Hundreds of Cormorants

Over 200 Double-crested Cormorants

Over 200 Double-crested Cormorants roost in Kenmore, WA (click images for close-ups).

Last week, a bridge closure necessitated a drive around the north end of Lake Washington. There I discovered over 200 Double-crested Cormorants roosting in trees along the shore. I returned the next afternoon to take photos of them roosting and flying.

Double-crested Cormorant

Double-crested Cormorant about to land

Double-crested Cormorants are common in most of North America, where they live, breed, and fish in fresh or salt water. The double-crest in their name refers to a pair of tufts that appear, one over each eye, during breeding season.

Cormorants like to gather in tall trees during the winter. The rest of the year they spend most of their time at water level. In some parts of the world, they have been used by people to catch fish (a snug collar prevents them from swallowing their catch).

Double-crested Cormorant

A lack of feather oils necessitates periodic drying out.

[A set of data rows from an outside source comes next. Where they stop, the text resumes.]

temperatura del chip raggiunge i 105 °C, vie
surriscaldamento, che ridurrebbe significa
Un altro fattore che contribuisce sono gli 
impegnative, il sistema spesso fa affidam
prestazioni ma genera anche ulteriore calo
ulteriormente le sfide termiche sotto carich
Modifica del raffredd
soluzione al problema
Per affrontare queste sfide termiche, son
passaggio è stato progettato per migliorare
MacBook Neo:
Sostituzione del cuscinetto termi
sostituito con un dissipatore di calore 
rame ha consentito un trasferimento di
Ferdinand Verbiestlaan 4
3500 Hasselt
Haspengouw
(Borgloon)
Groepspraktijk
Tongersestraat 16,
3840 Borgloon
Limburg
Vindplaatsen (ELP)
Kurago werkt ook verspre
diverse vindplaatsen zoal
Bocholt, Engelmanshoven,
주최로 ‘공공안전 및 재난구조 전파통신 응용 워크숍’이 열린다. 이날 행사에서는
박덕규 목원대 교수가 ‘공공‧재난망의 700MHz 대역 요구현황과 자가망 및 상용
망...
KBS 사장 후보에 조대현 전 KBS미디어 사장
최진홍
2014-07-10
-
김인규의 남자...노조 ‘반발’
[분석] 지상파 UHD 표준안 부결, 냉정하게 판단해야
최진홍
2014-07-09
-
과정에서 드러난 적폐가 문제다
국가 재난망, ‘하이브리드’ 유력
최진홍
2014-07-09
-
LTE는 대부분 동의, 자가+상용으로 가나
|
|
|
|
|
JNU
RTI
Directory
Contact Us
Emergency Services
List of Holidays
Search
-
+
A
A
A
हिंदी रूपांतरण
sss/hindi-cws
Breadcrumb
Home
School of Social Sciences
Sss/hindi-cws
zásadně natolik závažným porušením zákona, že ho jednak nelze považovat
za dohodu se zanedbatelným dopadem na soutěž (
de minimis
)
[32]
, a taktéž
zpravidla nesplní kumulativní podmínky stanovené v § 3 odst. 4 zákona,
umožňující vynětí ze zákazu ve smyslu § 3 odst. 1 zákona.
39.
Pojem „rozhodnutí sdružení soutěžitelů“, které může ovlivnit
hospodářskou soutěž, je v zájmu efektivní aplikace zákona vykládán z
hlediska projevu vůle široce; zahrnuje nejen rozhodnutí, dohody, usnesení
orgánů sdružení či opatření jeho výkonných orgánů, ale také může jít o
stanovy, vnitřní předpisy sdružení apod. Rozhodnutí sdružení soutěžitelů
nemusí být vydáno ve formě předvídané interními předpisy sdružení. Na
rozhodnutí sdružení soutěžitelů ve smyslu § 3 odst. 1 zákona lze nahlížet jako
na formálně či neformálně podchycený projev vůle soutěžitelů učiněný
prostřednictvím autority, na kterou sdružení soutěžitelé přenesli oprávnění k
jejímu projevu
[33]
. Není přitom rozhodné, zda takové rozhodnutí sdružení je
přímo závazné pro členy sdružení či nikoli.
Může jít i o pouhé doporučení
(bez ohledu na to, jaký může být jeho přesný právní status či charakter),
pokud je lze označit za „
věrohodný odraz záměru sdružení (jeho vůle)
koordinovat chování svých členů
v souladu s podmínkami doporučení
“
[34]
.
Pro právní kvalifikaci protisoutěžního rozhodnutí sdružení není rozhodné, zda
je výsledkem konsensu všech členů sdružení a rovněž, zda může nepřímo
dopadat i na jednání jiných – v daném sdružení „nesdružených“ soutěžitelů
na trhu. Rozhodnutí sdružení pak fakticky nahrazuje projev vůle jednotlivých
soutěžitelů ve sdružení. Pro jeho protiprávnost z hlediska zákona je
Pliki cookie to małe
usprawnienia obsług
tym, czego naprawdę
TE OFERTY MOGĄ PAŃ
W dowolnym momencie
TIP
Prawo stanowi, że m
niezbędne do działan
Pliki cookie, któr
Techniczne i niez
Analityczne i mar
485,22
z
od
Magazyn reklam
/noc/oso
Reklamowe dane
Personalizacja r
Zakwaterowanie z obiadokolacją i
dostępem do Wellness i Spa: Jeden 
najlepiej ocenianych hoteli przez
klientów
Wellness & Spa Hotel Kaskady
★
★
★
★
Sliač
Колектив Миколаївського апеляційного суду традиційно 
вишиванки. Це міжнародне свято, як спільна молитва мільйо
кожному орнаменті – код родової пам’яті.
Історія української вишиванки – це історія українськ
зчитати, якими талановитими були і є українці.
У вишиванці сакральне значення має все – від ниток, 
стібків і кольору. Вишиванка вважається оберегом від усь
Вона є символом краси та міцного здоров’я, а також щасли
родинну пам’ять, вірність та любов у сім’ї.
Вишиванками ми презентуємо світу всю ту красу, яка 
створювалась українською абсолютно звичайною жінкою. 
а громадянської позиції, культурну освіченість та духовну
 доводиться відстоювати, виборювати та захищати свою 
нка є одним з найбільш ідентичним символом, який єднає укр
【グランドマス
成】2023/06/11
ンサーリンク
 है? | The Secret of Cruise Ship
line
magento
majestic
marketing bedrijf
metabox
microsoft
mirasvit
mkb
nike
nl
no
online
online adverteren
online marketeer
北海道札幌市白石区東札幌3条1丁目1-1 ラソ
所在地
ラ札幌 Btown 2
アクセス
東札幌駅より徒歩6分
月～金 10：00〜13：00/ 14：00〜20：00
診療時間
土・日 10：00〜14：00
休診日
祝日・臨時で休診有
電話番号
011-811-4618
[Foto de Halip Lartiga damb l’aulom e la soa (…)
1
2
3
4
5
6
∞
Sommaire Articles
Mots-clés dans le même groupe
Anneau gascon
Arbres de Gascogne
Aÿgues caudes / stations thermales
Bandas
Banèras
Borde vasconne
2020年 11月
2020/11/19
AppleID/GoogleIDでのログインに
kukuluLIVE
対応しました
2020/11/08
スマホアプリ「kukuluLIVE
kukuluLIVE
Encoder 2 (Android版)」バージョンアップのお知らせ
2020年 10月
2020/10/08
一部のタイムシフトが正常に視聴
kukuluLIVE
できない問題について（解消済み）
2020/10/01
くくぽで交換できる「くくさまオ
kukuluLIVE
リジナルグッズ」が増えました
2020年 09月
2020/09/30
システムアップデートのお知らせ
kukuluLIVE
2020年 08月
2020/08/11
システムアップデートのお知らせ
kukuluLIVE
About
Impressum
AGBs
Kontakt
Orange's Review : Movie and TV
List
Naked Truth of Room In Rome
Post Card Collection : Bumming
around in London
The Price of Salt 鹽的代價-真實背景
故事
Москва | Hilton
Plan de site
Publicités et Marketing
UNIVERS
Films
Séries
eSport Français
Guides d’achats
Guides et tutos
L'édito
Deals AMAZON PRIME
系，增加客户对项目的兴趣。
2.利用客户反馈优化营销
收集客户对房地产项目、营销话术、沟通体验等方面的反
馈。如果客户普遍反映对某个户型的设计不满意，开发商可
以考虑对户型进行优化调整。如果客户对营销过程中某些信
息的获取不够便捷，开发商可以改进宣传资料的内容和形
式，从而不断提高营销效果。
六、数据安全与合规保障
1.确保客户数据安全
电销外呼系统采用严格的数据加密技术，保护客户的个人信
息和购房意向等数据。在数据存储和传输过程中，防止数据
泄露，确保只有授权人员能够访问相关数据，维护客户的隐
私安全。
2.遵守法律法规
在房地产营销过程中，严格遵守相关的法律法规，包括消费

Because their feathers lack the oil that resists water for most aquatic birds, you’ll often see cormorants resting atop buoys or docks, their wings spread out to dry after diving for fish. Their prehistoric-looking bodies and turquoise-blue eyes make them a rather remarkable sight. I might add, however, that hundreds of fish-eating birds in a small area can definitely produce a less-than-appealing aroma.